Trouble on the horizon

Charter schools require greater oversight; what are the Kasich administration and lawmakers waiting for?


STATE and federal officials are investigating an Illinois company that operates 19 charter schools in Ohio, including two in Toledo. No specific conclusions about Horizon Science Academy and Noble Academy schools can or should be drawn until these reviews are complete. But the allegations renew troubling questions about the inadequate regulation of Ohio charter schools in general by Gov. John Kasich’s administration and the Republican-controlled General Assembly.

At a State Board of Education meeting last week, former teachers at a Horizon school in Dayton accused administrators of pressuring teachers to change students’ standardized test sheets to make the school’s performance look better, and of scrubbing attendance data on chronically absent students. They alleged sexual misconduct by some students.

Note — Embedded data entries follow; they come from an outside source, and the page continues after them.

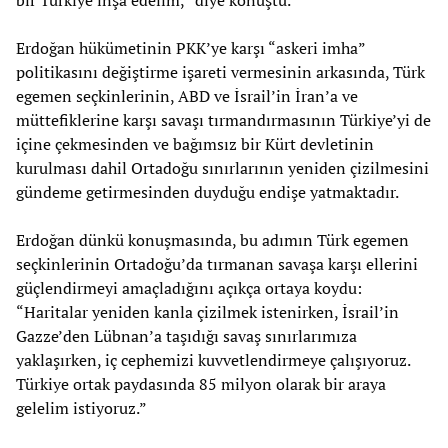
Erdoğan hükümetinin PKK’ye karşı “askeri imha”
politikasını değiştirme işareti vermesinin arkasında, Türk
egemen seçkinlerinin, ABD ve İsrail’in İran’a ve
müttefiklerine karşı savaşı tırmandırmasının Türkiye’yi de
içine çekmesinden ve bağımsız bir Kürt devletinin
kurulması dahil Ortadoğu sınırlarının yeniden çizilmesini
gündeme getirmesinden duyduğu endişe yatmaktadır.
Erdoğan dünkü konuşmasında, bu adımın Türk egemen
seçkinlerinin Ortadoğu’da tırmanan savaşa karşı ellerini
güçlendirmeyi amaçladığını açıkça ortaya koydu:
“Haritalar yeniden kanla çizilmek istenirken, İsrail’in
Gazze’den Lübnan’a taşıdığı savaş sınırlarımıza
yaklaşırken, iç cephemizi kuvvetlendirmeye çalışıyoruz.
Türkiye ortak paydasında 85 milyon olarak bir araya
gelelim istiyoruz.”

Horizon’s parent company, Concept Schools, was founded and is led by Turkish immigrants. Other critics contend that the company employs Turkish teachers who are not fluent in English or competent in the classroom.

A Concept Schools executive called the Dayton teachers’ charges “baseless,” but said the company has “every intention of cooperating with any external review.” A spokesman for the Ohio Department of Education accused the teachers of staging a “choreographed political stunt.” But he said the department is examining the assertions and may expand its review to include all Concept Schools in Ohio.

The FBI and other federal agencies reportedly are looking into Concept Schools’ use of federal technology grants. Separately, State Auditor Dave Yost is investigating the company’s Ohio schools.

These reviews must be allowed to proceed. The demand by Democratic gubernatorial nominee Ed FitzGerald that state Superintendent of Public Instruction Richard Ross resign because of the charges seems at least premature.

What is not premature — what is long overdue — is the need for state government to set tougher standards of oversight and accountability for charter schools, which are public schools but are exempt from many of the state and union regulations that apply to traditional schools.

The state provides more than $900 million in annual aid to charter schools. The operators of several privately managed for-profit charter schools are major contributors to state GOP campaigns.

Too often, providers can receive a state charter before they recruit a supposedly independent sponsor and governing board. Sponsors, not the Education Department, have had principal responsibility for supervising charter schools. The potential for problems is obvious.

So is the fact that many Ohio charter schools perform no better, and often worse, than the traditional public schools with which they compete. Yet the state does not hold them to the same standards of quality, accountability, and openness.

The allegations about the Dayton charter school come at a time when Toledo Public Schools Superintendent Romules Durant says he seeks to build closer ties between the city school district and several local charter schools. TPS could only benefit from closer collaboration with such schools as the Toledo School for the Arts and the Maritime Academy of Toledo; they are among the best schools, charter or traditional, not only in the city but also in the state.

Ohio has some excellent charter schools and some awful ones, and appropriate distinctions must be made between the two groups. Most Ohioans get that. When will the governor and lawmakers?